[EXERCISE OBJECTIVE] Starting with the line that contains "ring dip: (1304, 1100)", copy out each line through the end of the entries below, exactly as written, and nothing else.

Pictured people or hands with joints:
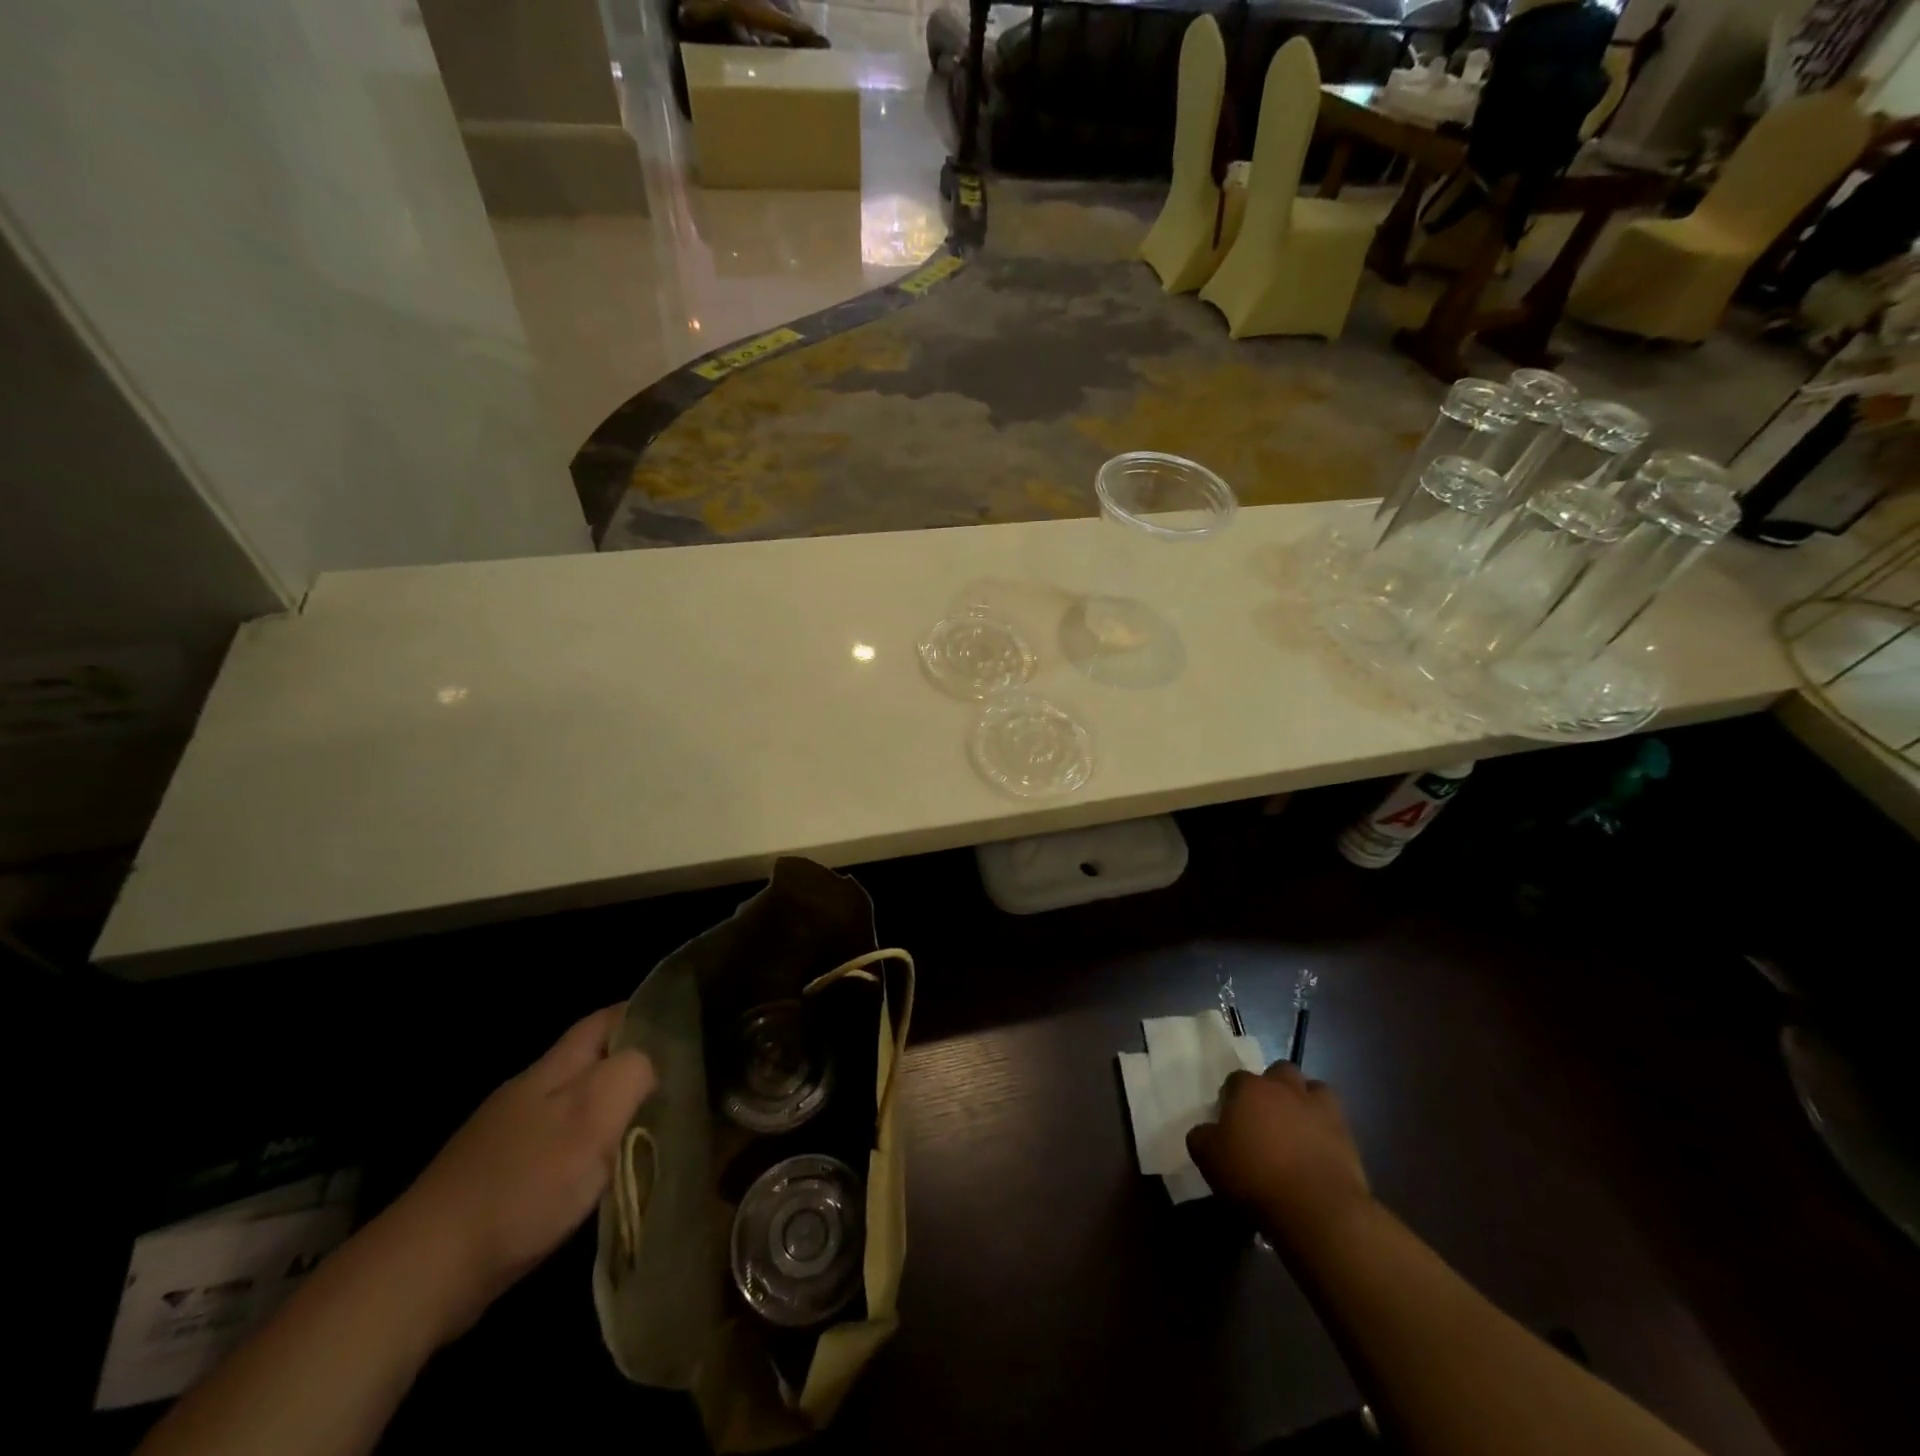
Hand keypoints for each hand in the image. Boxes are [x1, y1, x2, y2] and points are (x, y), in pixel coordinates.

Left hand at [377, 1005, 655, 1341]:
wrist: (423, 1272)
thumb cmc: (522, 1185)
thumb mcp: (591, 1120)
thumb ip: (629, 1076)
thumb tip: (650, 1063)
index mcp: (552, 1069)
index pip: (604, 1020)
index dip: (642, 1015)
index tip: (683, 1027)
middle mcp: (529, 1093)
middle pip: (590, 1062)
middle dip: (631, 1065)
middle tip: (681, 1082)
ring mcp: (508, 1138)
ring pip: (574, 1106)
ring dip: (610, 1111)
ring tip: (653, 1127)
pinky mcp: (497, 1181)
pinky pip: (557, 1147)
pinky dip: (586, 1150)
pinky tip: (601, 1176)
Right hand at [1187, 1062, 1370, 1246]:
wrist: (1318, 1210)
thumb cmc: (1256, 1178)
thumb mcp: (1209, 1159)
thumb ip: (1202, 1137)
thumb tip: (1206, 1131)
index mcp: (1249, 1089)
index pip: (1235, 1080)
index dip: (1231, 1098)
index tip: (1230, 1122)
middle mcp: (1284, 1087)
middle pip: (1278, 1072)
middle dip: (1273, 1088)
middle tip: (1266, 1118)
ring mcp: (1319, 1107)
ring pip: (1312, 1088)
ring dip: (1304, 1100)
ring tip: (1297, 1127)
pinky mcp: (1346, 1133)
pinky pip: (1334, 1119)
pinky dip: (1326, 1127)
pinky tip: (1318, 1147)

[OUTPUT FOR THIS TASK]
ring dip: (1304, 1100)
ring tip: (1297, 1127)
pinky mcp: (1346, 1133)
pinky pip: (1334, 1119)
pinky dip: (1326, 1127)
pinky tip: (1318, 1147)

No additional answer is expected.